The Vauderie d’Arras: An Inaugural Witch-Hunt?
We are remarkably well informed about the Vauderie d’Arras—the witch-craze that gripped and terrorized the medieval city of Arras, in northern France, inspiring Tinctor to write the Invectives—thanks to an unusually large collection of writings contemporary with the incident. The most important of these were produced by a local chronicler, Jacques du Clercq, who dedicated several chapters of his chronicle to the Vauderie. Relying on du Clercq and on a number of other sources—histories, legal and municipal records, letters, and scholarly texts—scholars have reconstructed the narrative of this strange and troubling incident.
It is important to note that, as specialist Franck Mercier has warned, the process of crafting such narratives can be somewhat perilous; there are more gaps and inconsistencies in the record than one might imagine, and some connections are not as simple and linear as they appear. Bearing this warning in mind, we offer here a partial summary of the incident, based largely on Gordon Singer’s (1974) account.
The remainder of this page is adapted or paraphrased from Singer (84-89).
Du Clercq tells us that the Vauderie d’Arras was instigated in 1459, when a Franciscan hermit named Robinet de Vaux, on trial for heresy at a chapter (or meeting) of Dominicans in Langres, in the duchy of Burgundy, accused two people living in the county of Artois of being witches. Artois, the region of northern France in which Arras was situated, was also under the authority of the duke of Burgundy. The inquisitor of Arras, one Pierre le Broussard, was present at the chapter meeting, and followed up on the accusations as soon as he returned to Artois.

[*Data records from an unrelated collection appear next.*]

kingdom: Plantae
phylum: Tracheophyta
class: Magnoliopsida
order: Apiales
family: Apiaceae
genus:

The first of the accused, a sex worker named Deniselle Grenier, was apprehended in the nearby city of Douai. Interrogated and tortured by a group of local clerics, including the vicars (or lieutenants) of the absent bishop of Arras and the dean of the local cathedral, Grenier appears to have accused others of witchcraft. One of those she accused was Jean Lavite, a vagabond, artist, and poet. Nicknamed the “Abbot of Folly,” Lavite was the leader of a société joyeuse—a company of dramatic performers. Arrested and brought to Arras in February 1460, Lavite was likewise subjected to torture. His confession, which, du Clercq tells us, named “by name and surname, people of all estates—nobles, clerics, and other men and women,” led to a series of new arrests; soon eight people were in prison. (Here as elsewhere, we present our translation of du Clercq's middle French prose rather than Singer's.)
While some of the vicars appear to have had misgivings about the prosecutions, the dean of the cathedral, Jacques du Bois, and the bishop’s suffragan, one Jean Fauconnier (the titular bishop of Beirut), remained doggedly determined to proceed. They enlisted the support of the nearby count of Étampes, a relative of the duke of Burgundy, who ordered the vicars to carry on—on pain of being prosecuted themselves. Despite the advice of neighbouring scholars that a measure of mercy should be shown to the accused, du Bois and Fauconnier remained adamant that those found guilty of vauderie—“witchery”—should be put to death. Indeed, said du Bois, the very accusation of vauderie should be enough to demonstrate guilt; and those who protested should themselves be suspected of witchcraft.